◆ **Work request 1**
Could you copy the court opinion word for word, from "In August 2013, appellant, Christian" to "and child-related expenses."?
◆ **Work request 2**
Can you write the next part of the court opinion, starting right after its final sentence?

◆ **Passage**
● ● ● ●

Decided: May 13, 2015

Before SALTER, FERNANDEZ and SCALES, JJ. Rosenthal Rosenthal Rasco Kaplan, LLC, and Liliana Loebl, Daniel Kaplan, and Amanda B. Haberman (Aventura), for appellant. Coffey Burlington, P.L., and Albert G. Caruana and Kimberly J. Freedman, for appellee.

We affirm the trial court's corrected order granting the motion of the appellee, Vanessa Marchandise (“the Wife”), to approve a parenting plan, and write only to clarify the temporary nature of both the order and the agreement upon which it is based.

In August 2013, appellant, Christian Jamin (“the Husband”), and the Wife, through a series of e-mails, and without the benefit of counsel, entered into a temporary parenting plan that purported to memorialize certain terms of the parties' separation agreement.

The agreement contained a detailed time-sharing arrangement for the couple's minor child; it also addressed repayment of a loan the Wife had made to the Husband, the ownership of certain property, and the responsibilities of the parties for certain household and child-related expenses.

The parties operated under the agreement for several months. In February 2014, the Wife instituted divorce proceedings in Belgium.1

In August 2014, the Husband filed a motion seeking temporary time-sharing, and, in response, the Wife renewed her request for a hearing on her previously-filed motion to approve the parties' August 2013 parenting plan. The trial court conducted a two-day evidentiary hearing on the parties' respective motions. During the course of the evidentiary hearing, the parties stipulated that the Belgian court will have jurisdiction for purposes of dissolving the parties' marriage, and the Florida court will have jurisdiction for resolution of the child-related issues.

The Husband objected to the enforcement of the parties' August 2013 parenting plan agreement, essentially alleging: (i) the agreement was entered under duress, (ii) the agreement did not contain the required parenting plan components mandated by section 61.046(14), Florida Statutes (2014), and (iii) the trial court lacked jurisdiction to approve or enforce the parties' agreement, since the agreement included provisions outside the scope of what the Florida court would ultimately adjudicate (i.e. issues beyond child support and time-sharing).

● ● ● ●

◆ **Provided material**
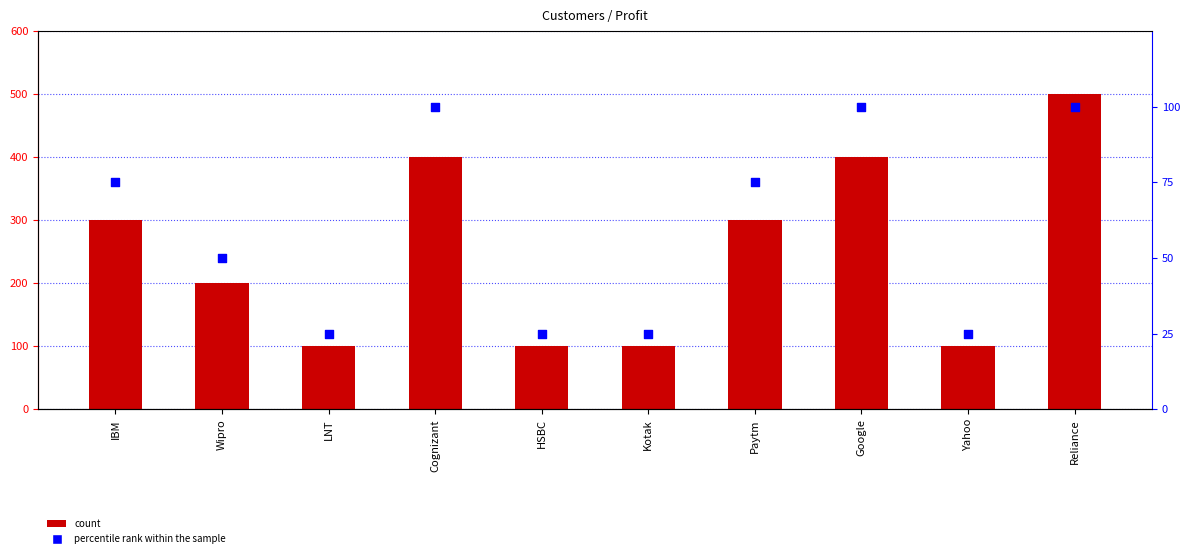

Is the value of Profit at LNT greater than the value of percentile rank within the sample at IBM?

Yes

● ● ● ●

◆ **Answer box 1**
In August 2013, appellant, Christian Jamin (“the Husband”), and the Wife, through a series of e-mails, and without the benefit of counsel, entered into a temporary parenting plan that purported to memorialize certain terms of the parties' separation agreement.

The agreement contained a detailed time-sharing arrangement for the couple's minor child; it also addressed repayment of a loan the Wife had made to the Husband, the ownership of certain property, and the responsibilities of the parties for certain household and child-related expenses.

◆ **Answer box 2**
In November 2014, the trial court entered the order approving the parties' August 2013 parenting plan. The Husband filed this interlocutory appeal, asserting that the trial court abused its discretion in approving the parties' August 2013 parenting plan.

We conclude the trial court did not abuse its discretion, and affirm the trial court's November 2014 order.

We write, however, to clarify that the order is temporary in nature, and merely approved the parties' August 2013 agreement. The parties' August 2013 agreement, and the trial court's November 2014 order approving the agreement, continue until such time that the trial court conducts a final hearing, and-consistent with the requirements contained in the relevant provisions of section 61.046, Florida Statutes—enters a final order that includes a parenting plan, support order, and time-sharing schedule. The final order should adjudicate those other issues over which the Florida trial court has jurisdiction. See Hoff v. Hoff, 100 So.3d 1164, 1168 (Fla. 4th DCA 2012) (“[I]n proceedings where trial judges are required to determine interim timesharing schedules, the limited nature of a temporary hearing and necessity for quick action by the trial judge requires us to defer to the trial court's exercise of its discretion and not pick apart a trial court's order for technical infirmities․ The goal of temporary relief hearings ․ is to promote stability in the lives of children while the divorce is pending, not to decide the final outcome.”).

Affirmed.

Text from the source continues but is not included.